SECTION 15. Release.
(a) As of the date of this Waiver, each Loan Party Obligor, for itself and on behalf of its successors, assigns, Subsidiaries and such Loan Party Obligor’s and its Subsidiaries’ officers, directors (and any equivalent governing body), employees, agents, representatives, advisors, consultants, accountants and attorneys, and any Person acting for or on behalf of, or claiming through it (collectively, the “Releasing Persons”), hereby waives, releases, remises and forever discharges each Secured Party, each of their respective Affiliates and successors in title, and past, present and future officers, directors, employees, limited partners, general partners, investors, attorneys, assigns, subsidiaries, shareholders, trustees, agents and other professionals of the foregoing entities and all other Persons and entities to whom any Secured Party would be liable if such Persons were found to be liable to such Releasing Persons (each a “Releasee” and collectively, the “Releasees”), from any and all past, present and future claims, suits, liens, lawsuits, amounts paid in settlement, debts, deficiencies, disbursements, demands, obligations, liabilities, causes of action, damages, losses, costs and expenses of any kind or character, whether based in equity, law, contract, tort, implied or express warranty, strict liability, criminal or civil statute or common law (each a “Claim” and collectively, the “Claims”), whether known or unknown, fixed or contingent, direct, indirect, or derivative, asserted or unasserted, matured or unmatured, foreseen or unforeseen, past or present, liquidated or unliquidated, suspected or unsuspected, which such Releasing Persons ever had from the beginning of the world until (and including) the date hereof, against any such Releasing Person which relates, directly or indirectly, to the Facility Agreement, any other Loan Document, any Equity Document, the Stock owned by any Releasee or to any acts or omissions of any such Releasee with respect to the Facility Agreement, any other Loan Document, any Equity Document, or any Stock owned by any Releasee, or to the lender-borrower relationship evidenced by the Facility Agreement and the other Loan Documents (including as modified hereby, as applicable) or the Stock holder relationship evidenced by the Equity Documents.

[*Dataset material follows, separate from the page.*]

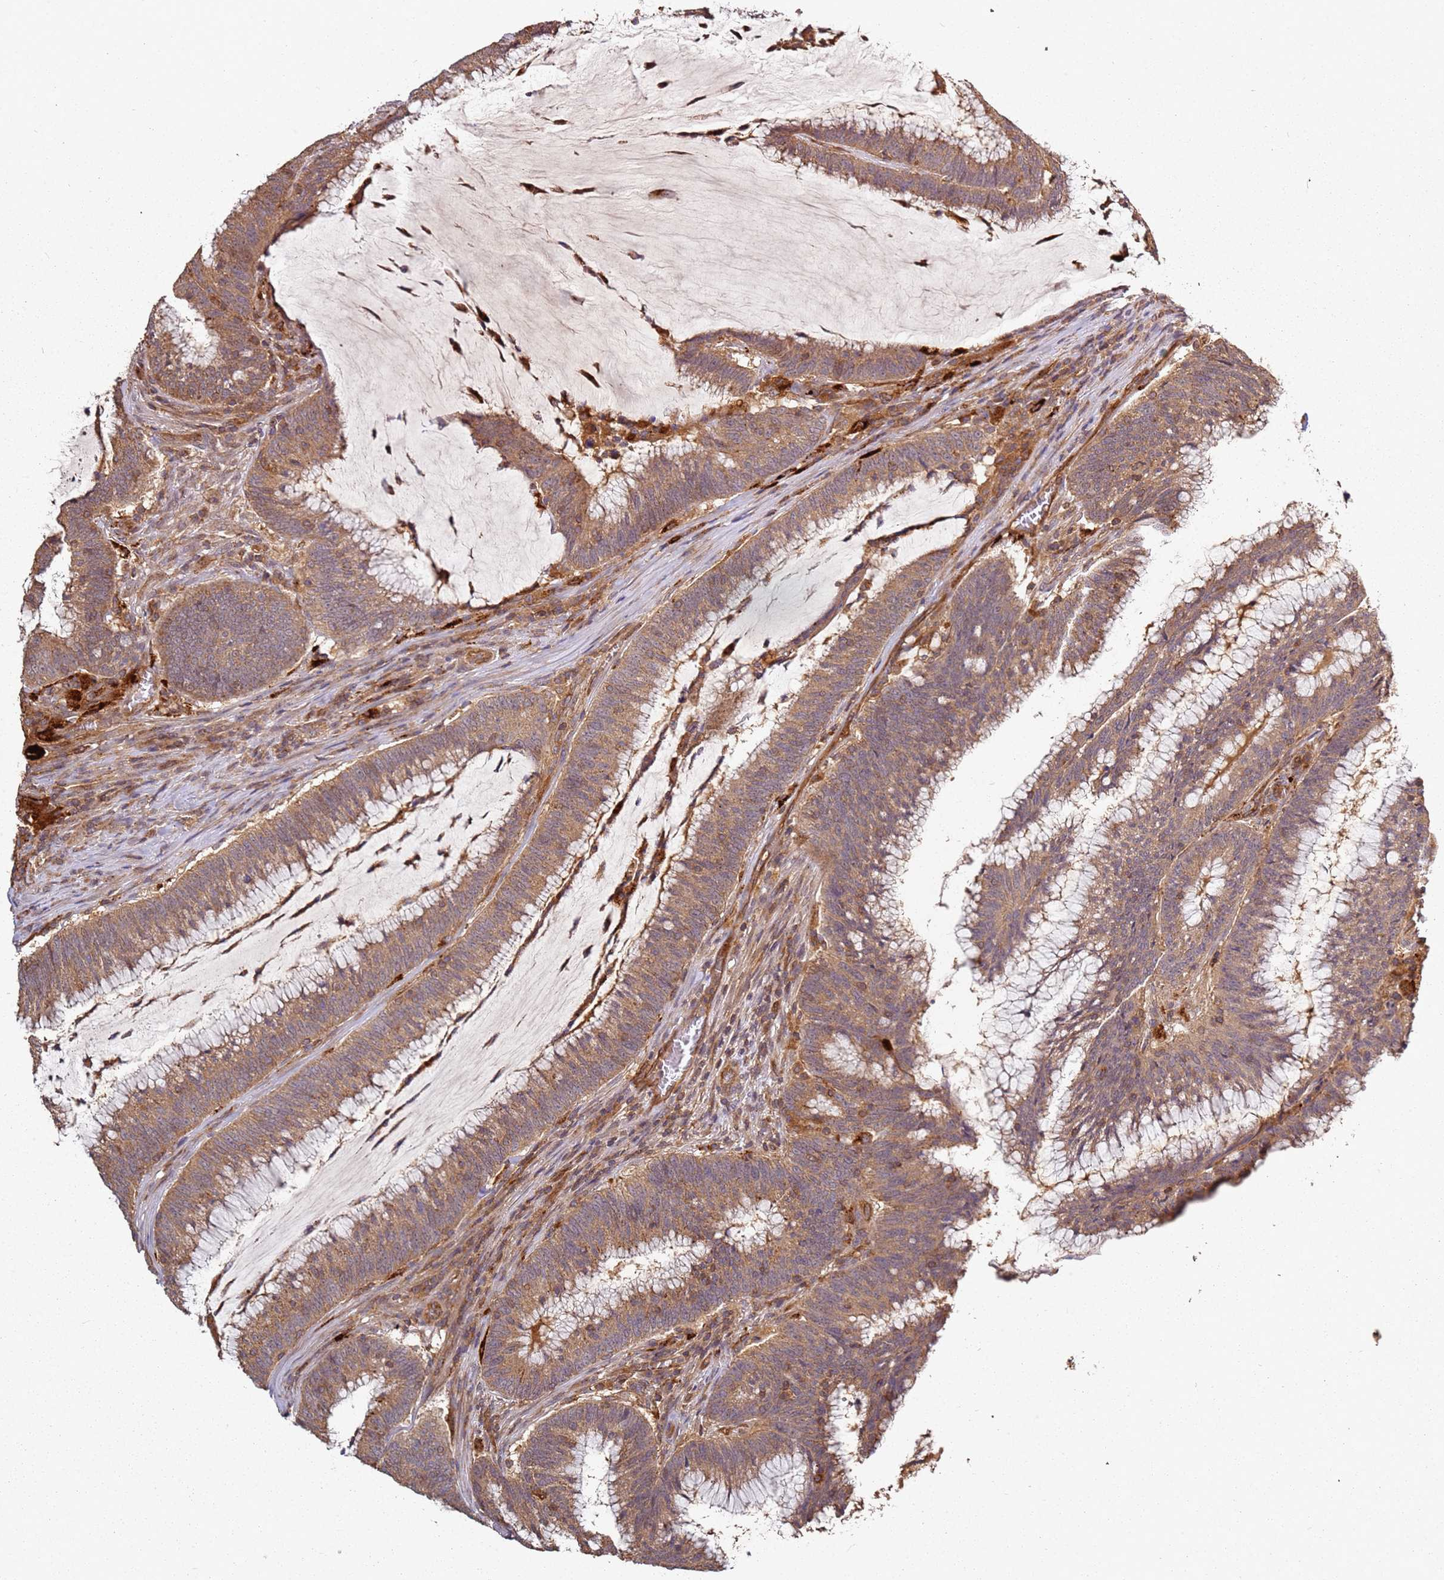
{"staining": {"intensity": "moderate", "quantity": ">75%", "location": "cytoplasmic/membranous"}, "tissue": "colorectal cancer", "cell_type": "Tumor cells", "image_type": "cancer", "snomed": [{"axis": "morphology", "description": "Adenocarcinoma, NOS"}, {"axis": "topography", "description": "Rectum"}], "caption": "About >75% of tumor cells in human colorectal cancer reveal moderate cytoplasmic/membranous protein positivity as visualized by brown immunohistochemical staining.", "gene": "SCGB2B2", "patient": {"sex": "female", "age": 77}}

(b) As to each and every Claim released hereunder, each Loan Party Obligor hereby agrees, represents and warrants that it has received the advice of legal counsel with regard to the releases contained herein, and having been so advised, specifically waives the benefit of the provisions of Section 1542 of the Civil Code of California which provides as follows:
“A GENERAL RELEASE DOES NOT EXTEND TO CLAIMS WHICH THE CREDITOR DOES NOT KNOW OR SUSPECT TO EXIST IN HIS OR HER FAVOR AT THE TIME OF EXECUTING THE RELEASE, WHICH IF KNOWN BY HIM OR HER MUST HAVE MATERIALLY AFFECTED HIS OR HER SETTLEMENT WITH THE DEBTOR.”
(c) As to each and every Claim released hereunder, each Loan Party Obligor also waives the benefit of each other similar provision of applicable federal, state or foreign law (including without limitation the laws of the State of New York), if any, pertaining to general releases after having been advised by legal counsel to such Loan Party Obligor with respect thereto.